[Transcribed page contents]
*** Begin section ***
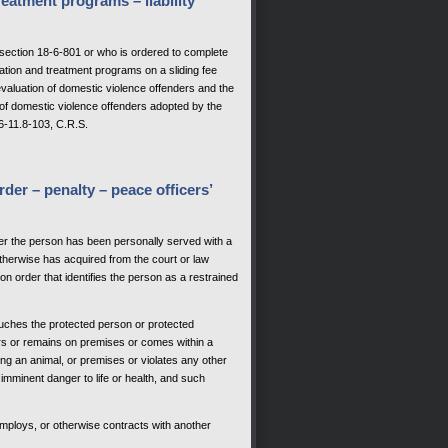
reatment programs – liability
section 18-6-801 or who is ordered to complete
uation and treatment programs on a sliding fee
evaluation of domestic violence offenders and the
 of domestic violence offenders adopted by the
6-11.8-103, C.R.S.
rder – penalty – peace officers’
after the person has been personally served with a
otherwise has acquired from the court or law
n order that identifies the person as a restrained
touches the protected person or protected
nters or remains on premises or comes within a
ing an animal, or premises or violates any other
 imminent danger to life or health, and such
employs, or otherwise contracts with another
*** End section ***
[Instruction]: Make an exact copy of the data above, pictures excluded.

[Result]:
reatment programs – liability
section 18-6-801 or who is ordered to complete
uation and treatment programs on a sliding fee
evaluation of domestic violence offenders and the
 of domestic violence offenders adopted by the
6-11.8-103, C.R.S.
rder – penalty – peace officers’
after the person has been personally served with a
otherwise has acquired from the court or law
n order that identifies the person as a restrained
touches the protected person or protected
nters or remains on premises or comes within a
ing an animal, or premises or violates any other
 imminent danger to life or health, and such
employs, or otherwise contracts with another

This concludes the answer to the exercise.